Where a record holds a picture, leave the picture out; otherwise repeat every record exactly.

※ ※ ※

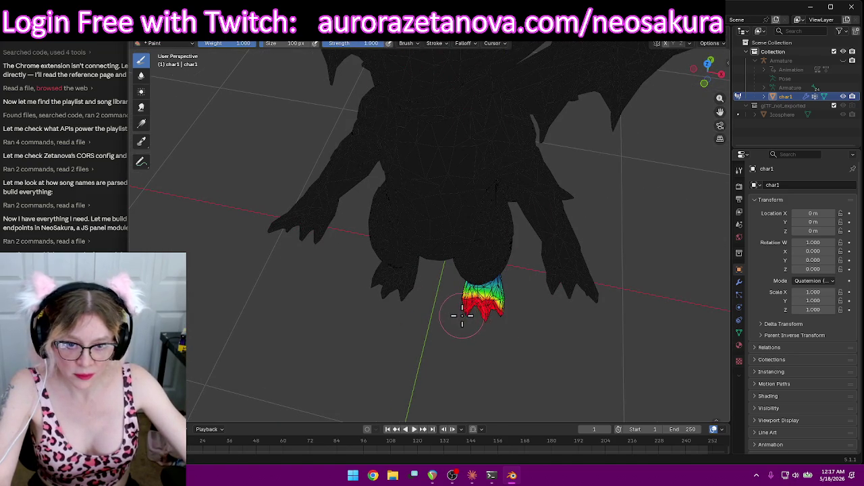
mouse_move(540, 367)
middle_down()
mouse_move(634, 301)
mouse_move(559, 257)
mouse_move(535, 311)
mouse_move(559, 284)
middle_up()
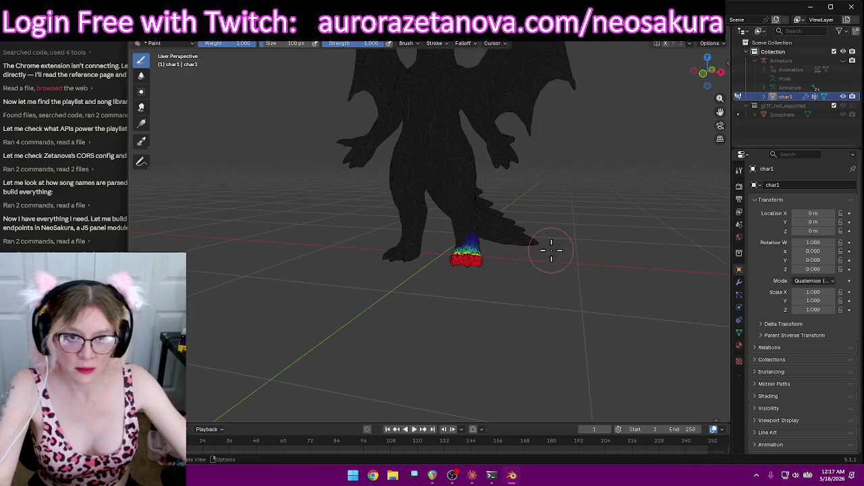
click(427, 43)
Make RightUpLeg the active vertex group and orbit behind the dragon's thigh
scroll(405, 84, down, 3)
click(399, 88)
middle_drag(322, 187, 511, 200)
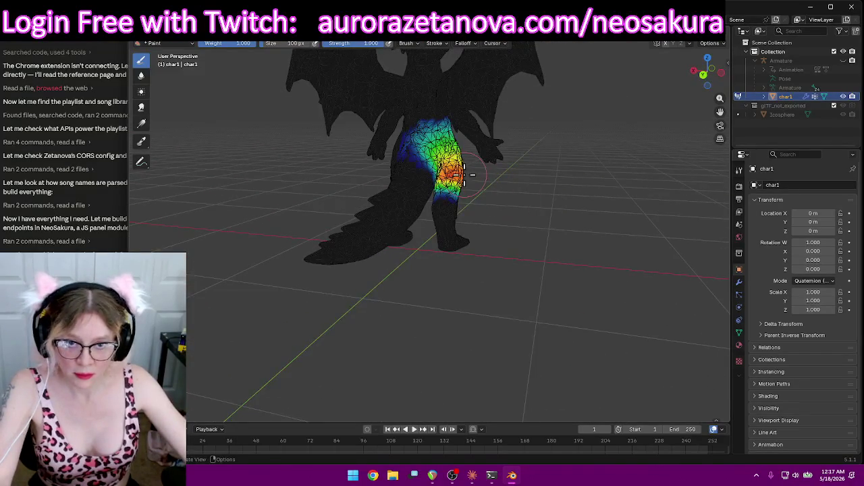
scroll(469, 177, up, 3)
mouse_move(470, 177)
middle_down()
mouse_move(561, 179)
mouse_move(517, 247)
mouse_move(427, 206)
mouse_move(517, 214)
mouse_move(439, 199)
mouse_move(474, 183)
middle_up()
Paint red weight across the upper thigh from a frontal angle
mouse_move(510, 212)
middle_down()
mouse_move(553, 232)
mouse_move(509, 221)
middle_up()
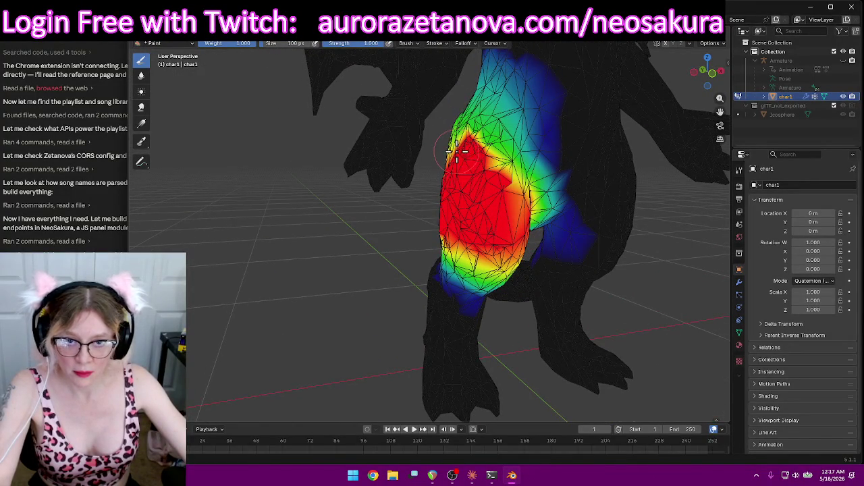
middle_drag(497, 192, 453, 193)
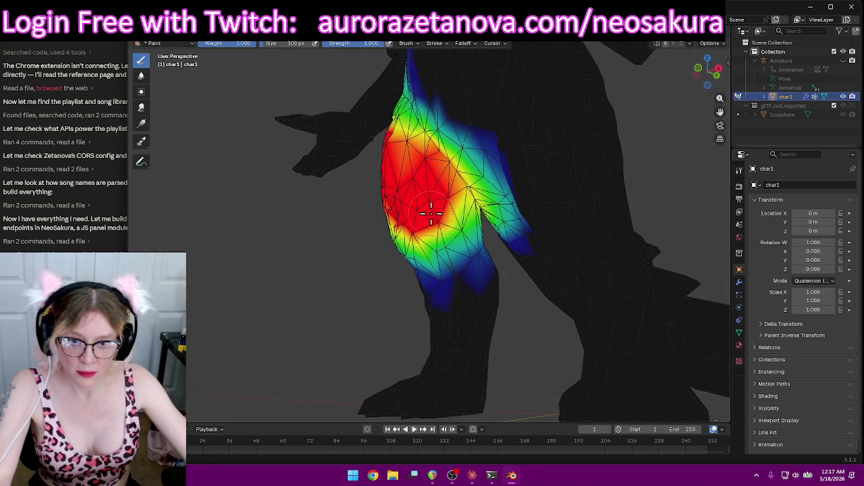
middle_drag(462, 217, 601, 235)
middle_drag(494, 247, 414, 152)
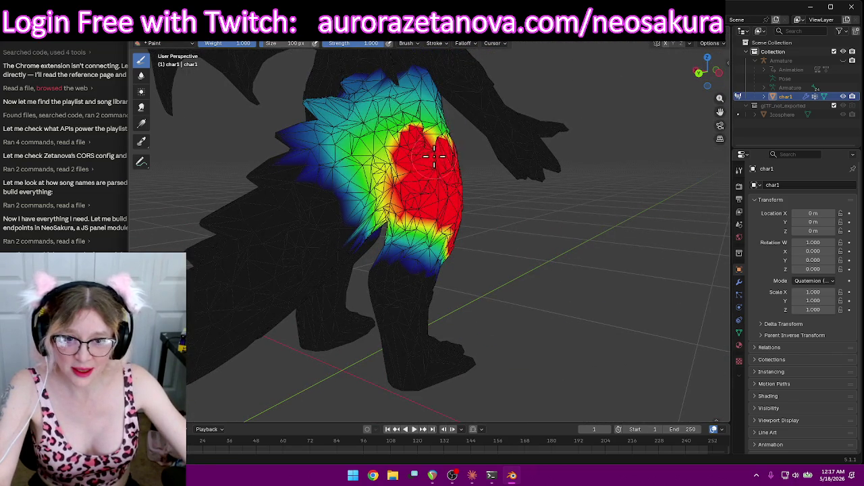
mouse_move(449, 209)
middle_down()
mouse_move(419, 199)
mouse_move(482, 220)
mouse_move(435, 222)
mouse_move(419, 212)
middle_up()
scroll(456, 207, up, 3)
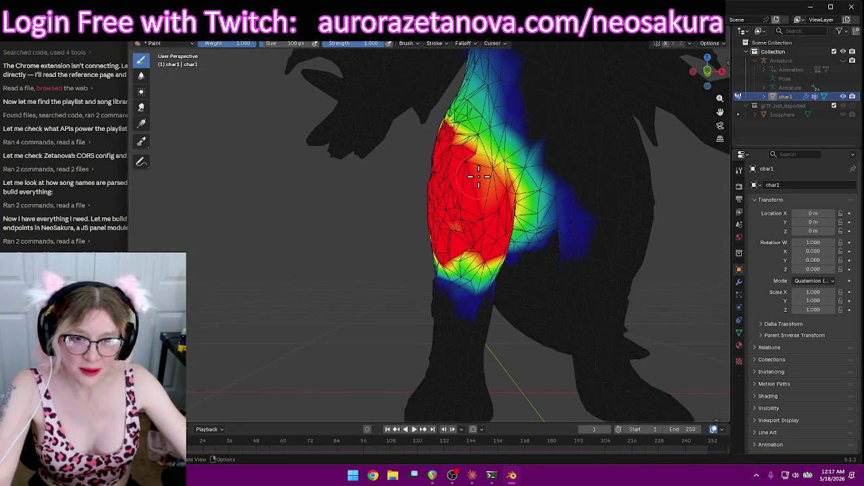
mouse_move(483, 205)
middle_down()
mouse_move(469, 169)
mouse_move(473, 144)
mouse_move(522, 218)
middle_up()
mouse_move(505, 258)
middle_down()
mouse_move(463, 236)
mouse_move(447, 247)
mouse_move(504, 258)
mouse_move(502, 270)
mouse_move(579, 270)
mouse_move(593, 257)
mouse_move(523, 203)
mouse_move(471, 138)
mouse_move(363, 144)
middle_up()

※ ※ ※

_RESPONSE TO THE TASK_
mouse_move(540, 367)
middle_down()
mouse_move(634, 301)
mouse_move(559, 257)
mouse_move(535, 311)
mouse_move(559, 284)
middle_up()
click(427, 43)
Make RightUpLeg the active vertex group and orbit behind the dragon's thigh
scroll(405, 84, down, 3)
click(399, 88)
middle_drag(322, 187, 511, 200)
scroll(469, 177, up, 3)
mouse_move(470, 177)
middle_down()
mouse_move(561, 179)
mouse_move(517, 247)
mouse_move(427, 206)
mouse_move(517, 214)
mouse_move(439, 199)
mouse_move(474, 183)
middle_up()
Paint red weight across the upper thigh from a frontal angle
mouse_move(510, 212)
middle_down()
mouse_move(553, 232)
mouse_move(509, 221)
middle_up()
middle_drag(497, 192, 453, 193)
middle_drag(462, 217, 601, 235)
middle_drag(494, 247, 414, 152)
mouse_move(449, 209)
middle_down()
mouse_move(419, 199)
mouse_move(482, 220)
mouse_move(435, 222)
mouse_move(419, 212)
middle_up()
scroll(456, 207, up, 3)
mouse_move(483, 205)
middle_down()
mouse_move(469, 169)
mouse_move(473, 144)
mouse_move(522, 218)
middle_up()
mouse_move(505, 258)
middle_down()
mouse_move(463, 236)
mouse_move(447, 247)
mouse_move(504, 258)
mouse_move(502, 270)
mouse_move(579, 270)
mouse_move(593, 257)
mouse_move(523, 203)
mouse_move(471, 138)
mouse_move(363, 144)
middle_up()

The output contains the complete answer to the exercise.